UFRN é a primeira universidade do país autorizada a cultivar cannabis para pesquisa

Autorização da Anvisa permite cultivo controlado e processamento da planta no Instituto do Cérebro

A Universidade Federal do Rio Grande do Norte (UFRN) alcançou um feito inédito no país. A instituição se tornou a primeira universidade brasileira a receber autorização da Agência Nacional de Vigilância Sanitária (Anvisa) para o cultivo controlado e o processamento da planta cannabis com fins de pesquisa científica. Nesta sexta-feira (13), o reitor José Daniel Diniz Melo visitou o laboratório do Instituto do Cérebro (ICe-UFRN) onde os primeiros projetos de pesquisa estão em andamento, marcando o início efetivo do plantio.

A autorização representa um avanço significativo para a ciência brasileira, permitindo que pesquisadores da UFRN conduzam estudos com a planta em ambiente controlado, algo até então restrito no país.

Como funciona o cultivo de cannabis para pesquisa na UFRN

Atualmente, o ICe-UFRN já conta com mudas plantadas em diferentes séries de fitocanabinoides. O professor Claudio Queiroz, do ICe-UFRN, detalhou as etapas do processo de cultivo, que segue rigorosos protocolos científicos.

As plantas passam por diversas fases: começam com a plantação, seguem para podas que permitem a clonagem do vegetal, avançam para a floração e, por fim, chegam à etapa de extração dos fitocanabinoides. Esses compostos serão utilizados em pesquisas científicas que investigam sua eficácia e segurança no tratamento de condições neurológicas e psiquiátricas.

Os estudos em desenvolvimento no instituto abrangem áreas como epilepsia, zumbido, transtorno do espectro autista, distúrbios do sono e dor crônica.

O marco histórico para a ciência brasileira segundo a reitoria

Para o reitor José Daniel Diniz Melo, o início do cultivo controlado da cannabis no ICe-UFRN representa um momento simbólico na trajetória da produção de conhecimento científico no Brasil sobre o tema.

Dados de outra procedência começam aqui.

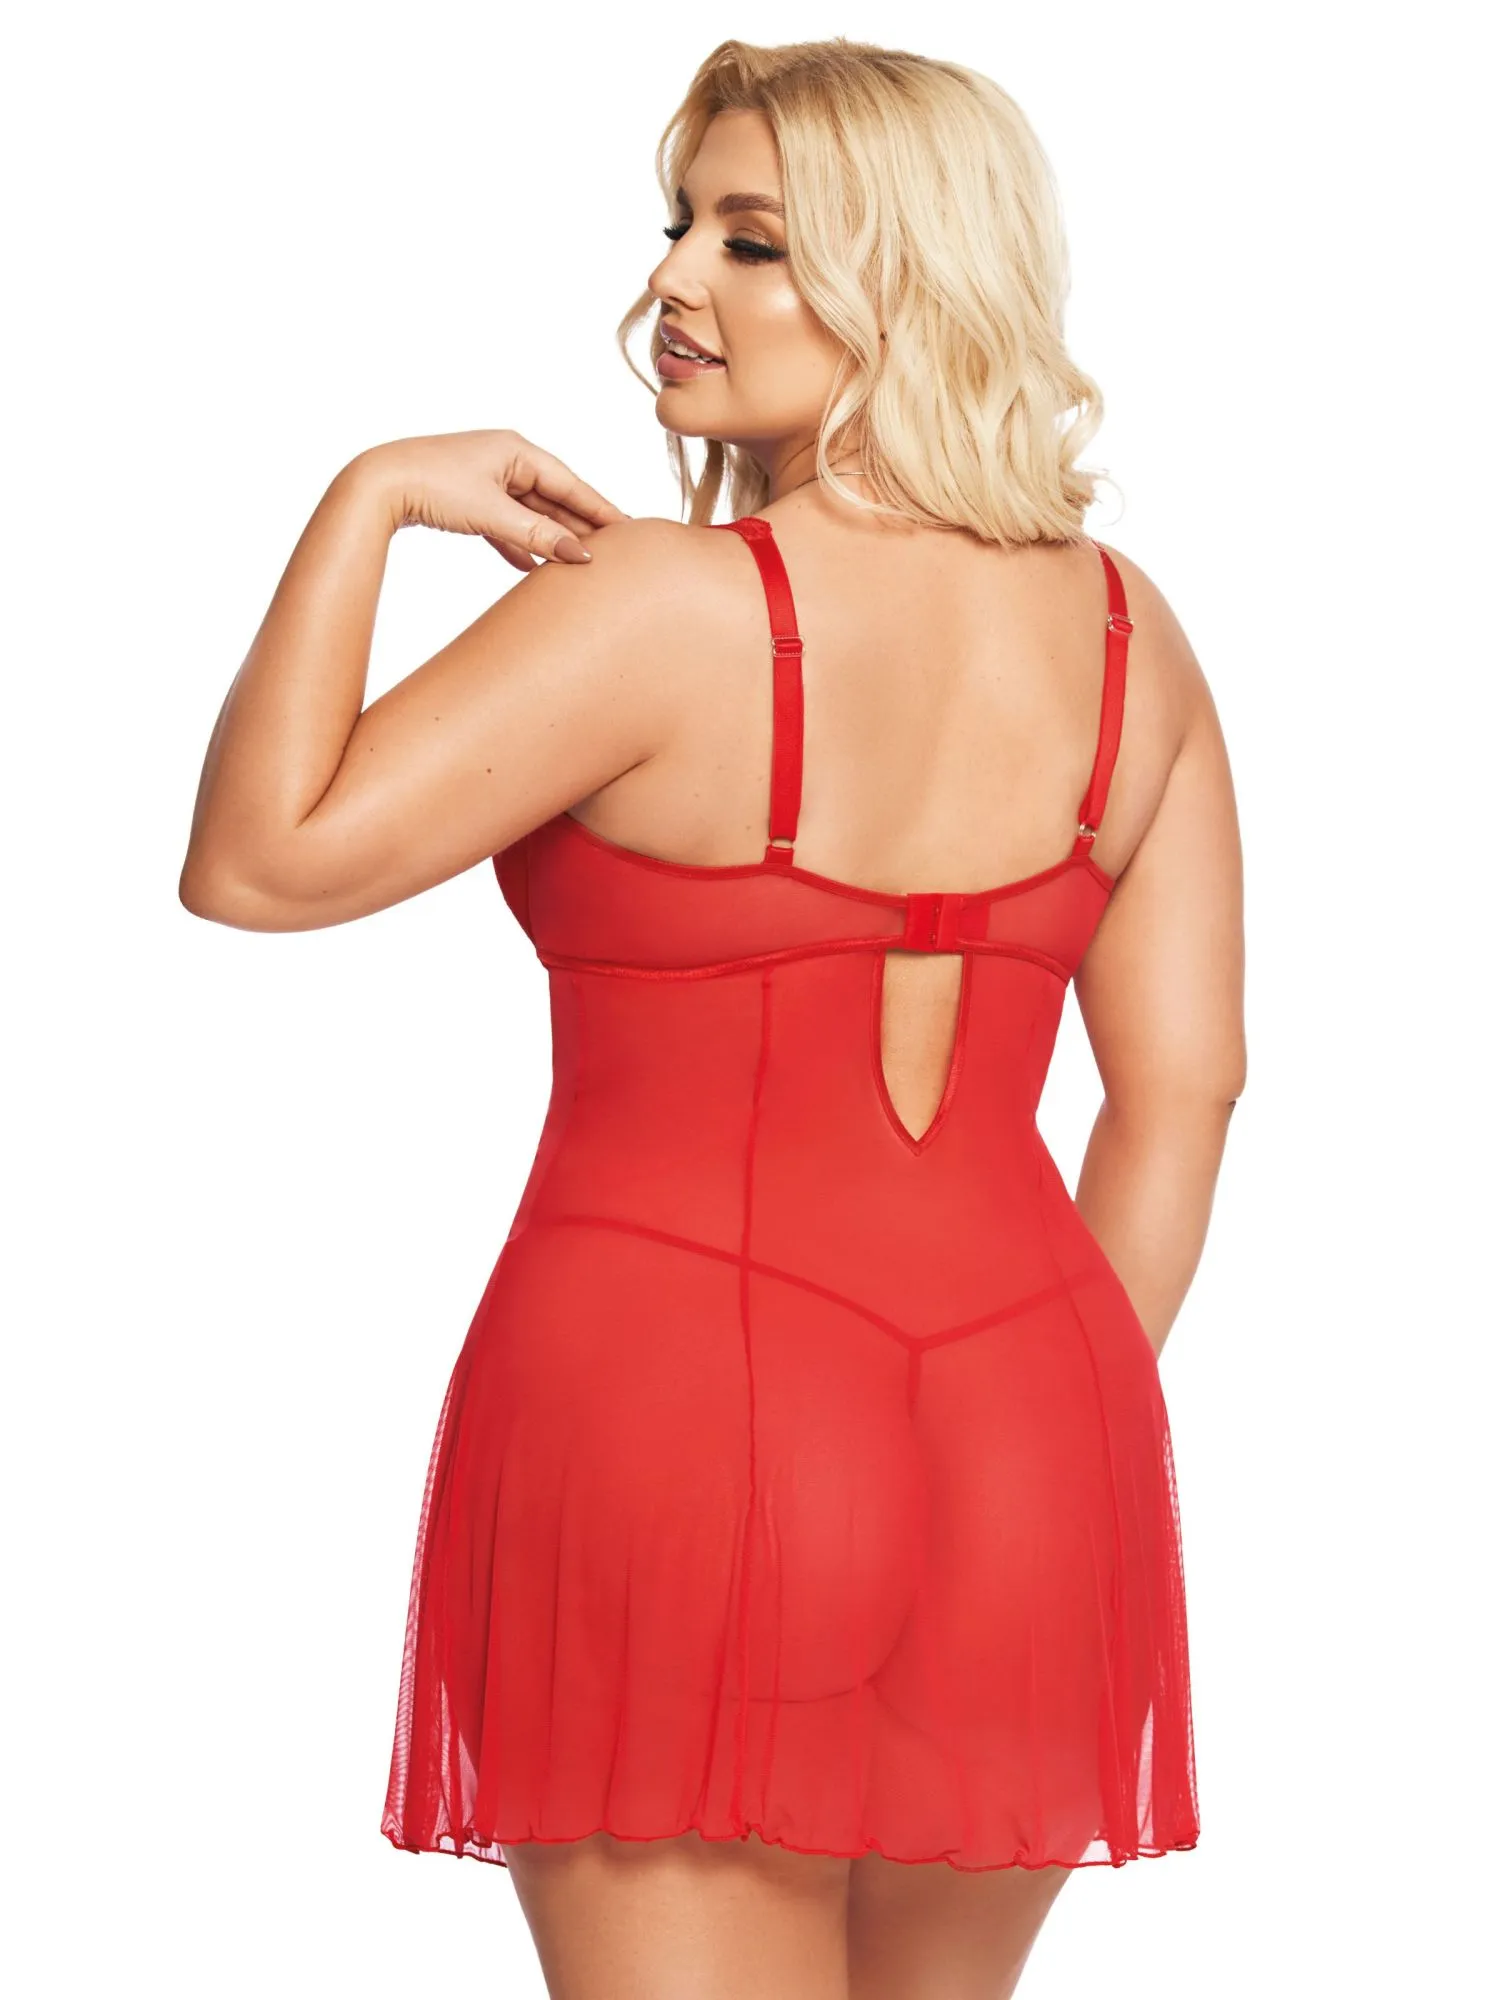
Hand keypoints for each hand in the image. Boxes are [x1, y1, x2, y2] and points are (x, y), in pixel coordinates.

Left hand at [356, 429, 630, 570]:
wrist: (378, 485)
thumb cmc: (433, 485)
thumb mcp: (492, 512)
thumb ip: (538, 534)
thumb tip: (579, 554)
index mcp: (516, 450)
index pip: (571, 484)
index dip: (601, 508)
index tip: (629, 528)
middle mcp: (505, 460)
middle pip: (554, 498)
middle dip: (580, 527)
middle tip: (612, 552)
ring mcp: (486, 480)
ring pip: (531, 514)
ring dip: (551, 539)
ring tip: (579, 564)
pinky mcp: (468, 500)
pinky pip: (505, 525)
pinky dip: (519, 544)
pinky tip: (531, 568)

“Após passarmos por um rigoroso processo junto à Anvisa, ver o início do cultivo da cannabis acontecendo no Instituto do Cérebro representa um passo importante para o avanço da pesquisa desenvolvida na UFRN e um marco histórico para a ciência brasileira”, afirmou o gestor durante a visita ao laboratório.

A visita técnica contou com a participação da pró-reitora de Pesquisa (Propesq-UFRN), Silvana Zucolotto; do diretor da Agência de Inovação (Agir-UFRN), Jefferson Oliveira; e da chefe de Gabinete da Reitoria, Magda Pinheiro.

O histórico do processo de autorização junto à Anvisa

O caminho até a autorização começou em 2020, quando a UFRN iniciou o processo junto à Anvisa para obter permissão para o cultivo controlado e processamento da planta cannabis com finalidade científica.

Após um longo e rigoroso trâmite regulatório, o órgão de vigilância sanitária concedeu à universidade a autorização para importar, armazenar e germinar sementes da planta cannabis. A permissão também inclui o cultivo em sistema controlado, na modalidade indoor (ambiente fechado), que permite monitorar todas as variáveis do desenvolvimento das plantas.

As pesquisas em andamento no Instituto do Cérebro da UFRN

O ICe-UFRN conduz atualmente projetos de pesquisa pré-clínica voltados para a avaliação da eficácia e segurança de diferentes combinações de fitocanabinoides. Os estudos buscam compreender como essas substâncias podem atuar no manejo de sinais e sintomas associados a distúrbios neurológicos e psiquiátricos.

A estrutura montada no instituto permite que os pesquisadores investiguem, com rigor científico, as propriedades terapêuticas dos compostos extraídos da cannabis, contribuindo para a produção de conhecimento baseado em evidências no país.

Com o cultivo próprio, a UFRN reduz a dependência de importação de insumos para pesquisa e amplia a capacidade de desenvolver estudos com cepas e combinações específicas de fitocanabinoides, adequadas às necessidades da comunidade científica brasileira.